Work to be completed:
Word for word, write out all the entries below, omitting every picture.

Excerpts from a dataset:
----------
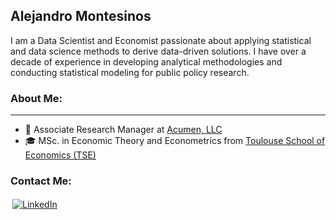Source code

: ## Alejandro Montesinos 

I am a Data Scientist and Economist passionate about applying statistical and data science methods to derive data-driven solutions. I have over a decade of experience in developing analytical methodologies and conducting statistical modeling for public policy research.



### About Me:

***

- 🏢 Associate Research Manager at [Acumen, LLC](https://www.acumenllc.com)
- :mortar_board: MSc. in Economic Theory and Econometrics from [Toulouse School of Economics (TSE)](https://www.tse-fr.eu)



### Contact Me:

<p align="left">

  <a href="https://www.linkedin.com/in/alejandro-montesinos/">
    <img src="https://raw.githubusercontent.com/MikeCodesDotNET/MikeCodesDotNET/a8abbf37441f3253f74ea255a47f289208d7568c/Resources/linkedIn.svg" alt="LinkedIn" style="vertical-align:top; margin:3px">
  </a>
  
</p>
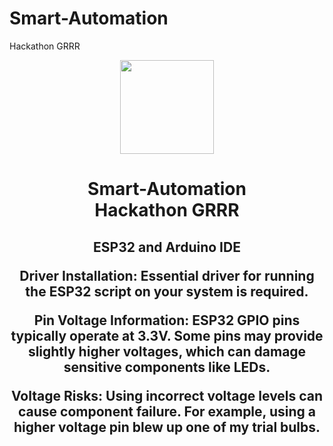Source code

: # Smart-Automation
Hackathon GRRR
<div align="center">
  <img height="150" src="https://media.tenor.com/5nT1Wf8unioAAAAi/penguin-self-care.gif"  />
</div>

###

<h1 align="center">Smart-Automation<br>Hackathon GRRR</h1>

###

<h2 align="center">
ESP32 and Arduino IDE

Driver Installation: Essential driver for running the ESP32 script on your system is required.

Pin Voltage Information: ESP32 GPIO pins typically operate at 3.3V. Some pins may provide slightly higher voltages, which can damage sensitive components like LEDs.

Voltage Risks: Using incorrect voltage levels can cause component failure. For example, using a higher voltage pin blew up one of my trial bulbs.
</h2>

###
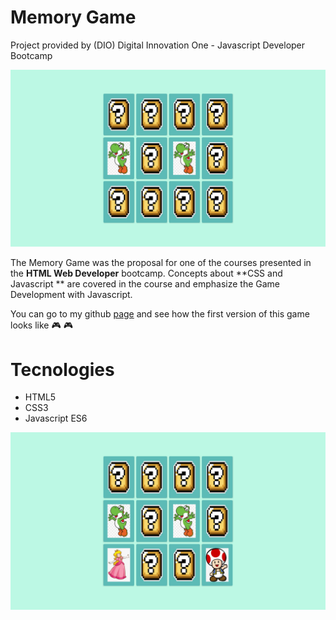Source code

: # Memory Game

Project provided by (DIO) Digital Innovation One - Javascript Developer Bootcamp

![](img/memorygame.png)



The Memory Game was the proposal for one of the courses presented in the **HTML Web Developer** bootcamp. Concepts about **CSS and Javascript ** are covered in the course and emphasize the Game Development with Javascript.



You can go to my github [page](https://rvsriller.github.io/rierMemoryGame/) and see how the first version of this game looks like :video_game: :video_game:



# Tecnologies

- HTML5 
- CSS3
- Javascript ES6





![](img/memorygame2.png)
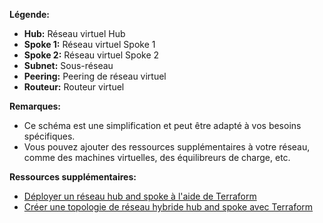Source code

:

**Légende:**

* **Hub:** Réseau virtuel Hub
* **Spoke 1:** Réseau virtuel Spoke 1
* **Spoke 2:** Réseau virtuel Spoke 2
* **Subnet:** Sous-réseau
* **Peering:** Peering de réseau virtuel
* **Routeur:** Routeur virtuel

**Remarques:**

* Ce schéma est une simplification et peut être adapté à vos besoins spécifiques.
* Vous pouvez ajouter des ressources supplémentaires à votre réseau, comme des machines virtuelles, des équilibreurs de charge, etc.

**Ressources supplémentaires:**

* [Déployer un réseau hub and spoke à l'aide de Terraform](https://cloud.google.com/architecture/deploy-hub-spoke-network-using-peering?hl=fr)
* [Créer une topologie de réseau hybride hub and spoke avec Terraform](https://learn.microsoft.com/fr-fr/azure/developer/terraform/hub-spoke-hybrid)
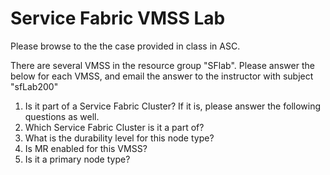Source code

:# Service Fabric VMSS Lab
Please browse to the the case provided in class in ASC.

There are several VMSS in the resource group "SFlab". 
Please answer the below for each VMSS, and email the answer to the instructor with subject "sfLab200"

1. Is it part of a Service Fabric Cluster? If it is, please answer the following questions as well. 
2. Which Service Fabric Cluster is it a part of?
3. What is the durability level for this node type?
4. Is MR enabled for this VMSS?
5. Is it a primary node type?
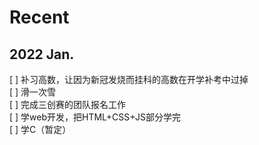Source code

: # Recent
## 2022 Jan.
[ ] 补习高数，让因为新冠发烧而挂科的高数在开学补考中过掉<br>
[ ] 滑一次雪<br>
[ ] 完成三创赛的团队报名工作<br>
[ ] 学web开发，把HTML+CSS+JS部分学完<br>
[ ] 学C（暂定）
----------
Answer box:
Source code

: ## Alejandro Montesinos 

I am a Data Scientist and Economist passionate about applying statistical and data science methods to derive data-driven solutions. I have over a decade of experience in developing analytical methodologies and conducting statistical modeling for public policy research.



### About Me:

***

- 🏢 Associate Research Manager at [Acumen, LLC](https://www.acumenllc.com)
- :mortar_board: MSc. in Economic Theory and Econometrics from [Toulouse School of Economics (TSE)](https://www.tse-fr.eu)



### Contact Me:

<p align="left">

  <a href="https://www.linkedin.com/in/alejandro-montesinos/">
    <img src="https://raw.githubusercontent.com/MikeCodesDotNET/MikeCodesDotNET/a8abbf37441f3253f74ea255a47f289208d7568c/Resources/linkedIn.svg" alt="LinkedIn" style="vertical-align:top; margin:3px">
  </a>
  
</p>
Source code

: # Smart-Automation
Hackathon GRRR
<div align="center">
  <img height="150" src="https://media.tenor.com/5nT1Wf8unioAAAAi/penguin-self-care.gif"  />
</div>

###

<h1 align="center">Smart-Automation<br>Hackathon GRRR</h1>

###

<h2 align="center">
ESP32 and Arduino IDE

Driver Installation: Essential driver for running the ESP32 script on your system is required.

Pin Voltage Information: ESP32 GPIO pins typically operate at 3.3V. Some pins may provide slightly higher voltages, which can damage sensitive components like LEDs.

Voltage Risks: Using incorrect voltage levels can cause component failure. For example, using a higher voltage pin blew up one of my trial bulbs.
</h2>

###
Source code

: # Memory Game

Project provided by (DIO) Digital Innovation One - Javascript Developer Bootcamp

![](img/memorygame.png)



The Memory Game was the proposal for one of the courses presented in the **HTML Web Developer** bootcamp. Concepts about **CSS and Javascript ** are covered in the course and emphasize the Game Development with Javascript.



You can go to my github [page](https://rvsriller.github.io/rierMemoryGame/) and see how the first version of this game looks like :video_game: :video_game:



# Tecnologies

- HTML5 
- CSS3
- Javascript ES6





![](img/memorygame2.png)
Source code

:

**Légende:**

* **Hub:** Réseau virtuel Hub
* **Spoke 1:** Réseau virtuel Spoke 1
* **Spoke 2:** Réseau virtuel Spoke 2
* **Subnet:** Sous-réseau
* **Peering:** Peering de réseau virtuel
* **Routeur:** Routeur virtuel

**Remarques:**

* Ce schéma est une simplification et peut être adapté à vos besoins spécifiques.
* Vous pouvez ajouter des ressources supplémentaires à votre réseau, comme des machines virtuelles, des équilibreurs de charge, etc.

**Ressources supplémentaires:**

* [Déployer un réseau hub and spoke à l'aide de Terraform](https://cloud.google.com/architecture/deploy-hub-spoke-network-using-peering?hl=fr)
* [Créer une topologie de réseau hybride hub and spoke avec Terraform](https://learn.microsoft.com/fr-fr/azure/developer/terraform/hub-spoke-hybrid)
Source code

:# Service Fabric VMSS Lab
Please browse to the the case provided in class in ASC.

There are several VMSS in the resource group "SFlab". 
Please answer the below for each VMSS, and email the answer to the instructor with subject "sfLab200"

1. Is it part of a Service Fabric Cluster? If it is, please answer the following questions as well. 
2. Which Service Fabric Cluster is it a part of?
3. What is the durability level for this node type?
4. Is MR enabled for this VMSS?
5. Is it a primary node type?
Source code

: # Recent
## 2022 Jan.
[ ] 补习高数，让因为新冠发烧而挂科的高数在开学补考中过掉<br>
[ ] 滑一次雪<br>
[ ] 完成三创赛的团队报名工作<br>
[ ] 学web开发，把HTML+CSS+JS部分学完<br>
[ ] 学C（暂定）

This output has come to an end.